Aston Villa supporters were not enjoying life under their Scottish manager.
The goals were few and far between, the football lacked excitement and they were involved in a joyless relegation battle.
That was in 2012, during Alex McLeish’s solitary season in charge, which seemed a nadir.
Paul Lambert has disproved that, though.
Villa may have been tedious under Lambert’s predecessor, but they had reached record-breaking levels of wretchedness this season that led on Wednesday to Lambert’s dismissal.
They averaged under a goal a game (37 in 38) during McLeish’s reign, but Lambert has departed a side that had one goal in eight.
It made this season’s team the first in Villa’s 141-year history to fail to score in six successive matches. In the past 25 league games, they struck just 12 times.
They are on course to become the least prolific team in Premier League history.
They have scored as many league goals in Birmingham this season as Championship leaders Bournemouth, whose eight against Birmingham City came in 90 minutes. Villa’s eight at Villa Park have taken 1080.
Statisticians have found plenty to enjoy in Villa’s campaign but those with an affinity to the club have not.
If the club’s power brokers had not had their heads buried in the sand, Villa would have realised and recognised rather earlier what was unfolding.
Lambert, the man who was awarded a four-year contract in September, presided over two wins in their next 21 matches.
There is a possibility that, for the first time since the Berlin Wall was standing, Villa will be playing their football in the second tier next season.
Eventually even chief executive Tom Fox and owner Randy Lerner looked at the league table, the form table and the goalscoring figures.
Before then, Villa had become the object of mockery with supporters wielding printouts of giant arrows, trying to direct their shot-shy side towards goal.
The Birmingham Mail, which rigorously chronicled Lambert’s increasingly dismal reign, marked his 100th league game in charge – Saturday’s 2-1 defeat to Chelsea – with a tongue-in-cheek list of “99 good things Paul Lambert has achieved at Villa”.
They included winning a pre-season friendly on penalties, moving a dugout, meeting actor Tom Hanks, wearing nice jumpers and undertaking an ice bucket challenge.
They marked his demise, two games later, with “101 reasons Paul Lambert won’t be thanked”.
They featured 12 particularly poor signings, 15 especially bad decisions, nine unwanted club records and all 54 defeats.
Lambert’s tenure was sufficiently awful that it could not be explained alone by the current age of austerity at Villa Park.
Jose Mourinho cheekily suggested that Villa have one of the best squads in the division.
They do not, but nor do they have one of the worst or one of the smallest budgets.
While Lambert said his initial remit was to reduce the wage structure and overhaul a failing squad, he ended up underachieving, grievously and grimly.
They lost their optimism and their identity alike.
Some of Lambert’s initial missteps could be forgiven.
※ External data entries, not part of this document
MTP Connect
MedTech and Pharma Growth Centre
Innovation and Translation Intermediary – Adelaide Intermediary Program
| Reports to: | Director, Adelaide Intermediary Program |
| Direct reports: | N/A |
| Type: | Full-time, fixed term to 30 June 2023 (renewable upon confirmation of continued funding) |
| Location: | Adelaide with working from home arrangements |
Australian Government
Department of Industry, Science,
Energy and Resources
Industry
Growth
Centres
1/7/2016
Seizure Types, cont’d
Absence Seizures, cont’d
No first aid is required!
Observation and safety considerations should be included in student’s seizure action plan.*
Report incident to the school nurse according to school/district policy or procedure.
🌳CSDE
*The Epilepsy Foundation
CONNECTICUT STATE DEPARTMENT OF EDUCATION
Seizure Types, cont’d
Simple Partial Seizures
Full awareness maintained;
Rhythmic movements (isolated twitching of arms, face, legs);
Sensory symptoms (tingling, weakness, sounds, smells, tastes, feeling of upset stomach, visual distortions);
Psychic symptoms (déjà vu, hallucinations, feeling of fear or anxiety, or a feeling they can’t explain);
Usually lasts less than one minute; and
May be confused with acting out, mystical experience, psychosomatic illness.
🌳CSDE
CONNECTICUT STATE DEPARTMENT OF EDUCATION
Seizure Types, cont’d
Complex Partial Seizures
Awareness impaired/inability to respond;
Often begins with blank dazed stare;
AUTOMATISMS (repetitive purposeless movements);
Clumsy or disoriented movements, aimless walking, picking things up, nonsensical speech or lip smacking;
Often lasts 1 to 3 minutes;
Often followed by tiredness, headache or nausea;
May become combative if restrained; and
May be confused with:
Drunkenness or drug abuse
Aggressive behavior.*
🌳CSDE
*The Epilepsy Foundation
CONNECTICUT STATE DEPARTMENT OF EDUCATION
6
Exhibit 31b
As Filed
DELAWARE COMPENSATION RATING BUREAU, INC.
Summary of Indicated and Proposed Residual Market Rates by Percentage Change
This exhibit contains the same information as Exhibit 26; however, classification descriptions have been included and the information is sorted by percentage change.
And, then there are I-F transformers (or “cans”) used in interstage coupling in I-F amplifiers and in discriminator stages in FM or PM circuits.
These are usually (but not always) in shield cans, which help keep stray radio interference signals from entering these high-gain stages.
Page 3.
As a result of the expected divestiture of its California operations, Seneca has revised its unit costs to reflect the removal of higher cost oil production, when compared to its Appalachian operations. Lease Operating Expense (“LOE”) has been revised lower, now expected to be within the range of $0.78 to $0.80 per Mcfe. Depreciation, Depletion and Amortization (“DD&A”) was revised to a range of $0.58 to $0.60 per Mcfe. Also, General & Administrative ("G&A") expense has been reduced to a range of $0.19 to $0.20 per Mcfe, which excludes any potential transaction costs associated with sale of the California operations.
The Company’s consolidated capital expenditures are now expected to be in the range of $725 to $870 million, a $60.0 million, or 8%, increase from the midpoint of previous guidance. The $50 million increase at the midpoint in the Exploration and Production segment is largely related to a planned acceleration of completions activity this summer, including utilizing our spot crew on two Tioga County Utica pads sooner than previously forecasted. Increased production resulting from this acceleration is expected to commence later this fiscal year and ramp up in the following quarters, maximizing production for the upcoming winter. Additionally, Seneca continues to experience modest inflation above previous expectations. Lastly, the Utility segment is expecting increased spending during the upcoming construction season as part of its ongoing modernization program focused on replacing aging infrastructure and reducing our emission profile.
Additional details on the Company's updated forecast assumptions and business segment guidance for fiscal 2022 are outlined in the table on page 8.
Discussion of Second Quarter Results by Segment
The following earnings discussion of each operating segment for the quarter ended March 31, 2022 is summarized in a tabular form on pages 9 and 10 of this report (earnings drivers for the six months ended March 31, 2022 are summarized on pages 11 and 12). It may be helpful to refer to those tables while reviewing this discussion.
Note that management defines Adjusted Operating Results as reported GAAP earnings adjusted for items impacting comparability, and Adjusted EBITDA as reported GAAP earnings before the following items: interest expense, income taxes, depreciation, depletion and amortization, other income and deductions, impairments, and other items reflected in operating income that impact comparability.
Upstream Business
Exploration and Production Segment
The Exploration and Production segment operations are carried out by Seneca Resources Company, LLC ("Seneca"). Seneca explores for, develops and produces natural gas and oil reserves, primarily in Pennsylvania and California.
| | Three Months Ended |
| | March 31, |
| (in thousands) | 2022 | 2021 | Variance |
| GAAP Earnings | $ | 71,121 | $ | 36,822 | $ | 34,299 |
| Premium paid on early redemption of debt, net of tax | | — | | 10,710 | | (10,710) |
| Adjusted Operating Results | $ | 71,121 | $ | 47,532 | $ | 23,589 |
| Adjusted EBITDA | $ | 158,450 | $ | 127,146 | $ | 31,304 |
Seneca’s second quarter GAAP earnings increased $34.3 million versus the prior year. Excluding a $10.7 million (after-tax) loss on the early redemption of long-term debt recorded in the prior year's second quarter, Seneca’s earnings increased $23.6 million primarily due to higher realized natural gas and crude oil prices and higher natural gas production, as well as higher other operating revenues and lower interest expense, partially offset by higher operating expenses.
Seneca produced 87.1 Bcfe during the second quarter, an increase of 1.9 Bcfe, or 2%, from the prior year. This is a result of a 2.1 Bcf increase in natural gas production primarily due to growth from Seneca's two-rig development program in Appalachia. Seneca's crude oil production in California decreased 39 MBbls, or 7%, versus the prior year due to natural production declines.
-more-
He seemed to be building a team around youth, using counter-attacking pace in a way that was sporadically devastating.
He went off the beaten track to scout for players and brought the promise of a brighter tomorrow.
Two years on, it was hard to see what Lambert stood for: a team with a contingent of ageing players played ponderous football; some of the signings were has-beens; few were being recruited, unlike his earlier buys, with the prospect they would improve at Villa Park.
There was no sense anything could get any better, only worse.
The Villa he inherited from McLeish had stayed up, just, while the one he leaves could go down, which is why it may be tough to find a suitable successor.
The new coach has to be a short-term specialist, charged with getting results in 13 games, yet one who possesses a long-term vision.
The best relegation fighter in the business, Tony Pulis, has already been hired and Lerner has an awful record of hiring managers.
Yet the size of Villa and the potential Lambert left untapped means this job represents an opportunity for someone.